Redcurrant Pie
Author: berryworld.com
Serves: 4-6
Ingredients
- 400g flaky pastry
- 1 egg white
- 450g redcurrants
- 110g caster sugar
- 2 tbsp cornflour
- 2 tsp grated orange zest
- 150ml double or whipping cream
- few drops vanilla essence
Method
- Roll out just over half the pastry thinly to a circle at least 1.5cm wider than the size or your pie plate or tin.
- Ease it into the tin and trim the edges.
- Lightly beat the egg white with 1tbsp water and brush a little over the pastry.
- Chill.
- Preheat oven to 200C/Gas 6.
- Rinse the redcurrants and dry.
- Ease the redcurrants off their sprigs into a bowl.

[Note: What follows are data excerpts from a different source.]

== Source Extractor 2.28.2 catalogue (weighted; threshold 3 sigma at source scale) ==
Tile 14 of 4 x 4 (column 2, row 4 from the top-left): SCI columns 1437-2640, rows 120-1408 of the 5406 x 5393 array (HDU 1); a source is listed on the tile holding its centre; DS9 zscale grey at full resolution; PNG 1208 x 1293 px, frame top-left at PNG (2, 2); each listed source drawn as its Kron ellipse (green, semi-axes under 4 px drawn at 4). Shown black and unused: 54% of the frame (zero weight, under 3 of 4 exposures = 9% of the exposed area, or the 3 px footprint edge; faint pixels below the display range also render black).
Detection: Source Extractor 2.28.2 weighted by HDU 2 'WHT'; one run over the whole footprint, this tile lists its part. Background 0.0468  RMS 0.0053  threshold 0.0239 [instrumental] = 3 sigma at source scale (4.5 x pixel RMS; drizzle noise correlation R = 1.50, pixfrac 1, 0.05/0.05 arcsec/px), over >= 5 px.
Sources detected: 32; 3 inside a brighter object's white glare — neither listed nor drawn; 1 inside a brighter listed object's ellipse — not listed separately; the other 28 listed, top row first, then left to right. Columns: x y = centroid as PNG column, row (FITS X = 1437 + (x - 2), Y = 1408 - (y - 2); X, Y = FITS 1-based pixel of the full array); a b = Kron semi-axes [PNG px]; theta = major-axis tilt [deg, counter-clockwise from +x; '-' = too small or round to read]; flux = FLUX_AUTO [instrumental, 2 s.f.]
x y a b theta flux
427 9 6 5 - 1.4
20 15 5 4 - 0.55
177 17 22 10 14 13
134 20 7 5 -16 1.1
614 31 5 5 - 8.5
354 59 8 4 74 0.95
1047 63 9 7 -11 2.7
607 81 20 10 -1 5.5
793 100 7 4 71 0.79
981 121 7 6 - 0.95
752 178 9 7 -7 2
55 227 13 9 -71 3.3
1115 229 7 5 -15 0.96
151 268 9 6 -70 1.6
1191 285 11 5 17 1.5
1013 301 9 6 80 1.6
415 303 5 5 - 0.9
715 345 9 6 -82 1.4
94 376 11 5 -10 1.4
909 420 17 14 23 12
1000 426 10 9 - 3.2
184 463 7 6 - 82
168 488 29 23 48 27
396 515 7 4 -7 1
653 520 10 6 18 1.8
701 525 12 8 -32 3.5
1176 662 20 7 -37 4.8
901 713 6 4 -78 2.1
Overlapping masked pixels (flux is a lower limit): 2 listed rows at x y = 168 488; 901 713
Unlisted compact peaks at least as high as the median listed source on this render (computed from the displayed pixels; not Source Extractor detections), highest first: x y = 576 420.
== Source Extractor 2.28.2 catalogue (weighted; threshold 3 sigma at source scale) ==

- Stir the sugar and cornflour together with 1tsp orange zest, then into the fruit.
- Pile the fruit into the pastry case.
- Roll out the rest of the pastry large enough to cover the pie.
- Put a pie funnel in the centre and dampen the pastry edges with water.
- Place the lid on top, seal the edges and trim off any excess.
- Flute the edges.
- Glaze with the rest of the egg white and bake in the upper oven for about 30 mins until golden and crisp.
- Remove from oven, sprinkle with sugar and serve with the whipped cream flavoured with vanilla and the remaining 1tsp orange zest.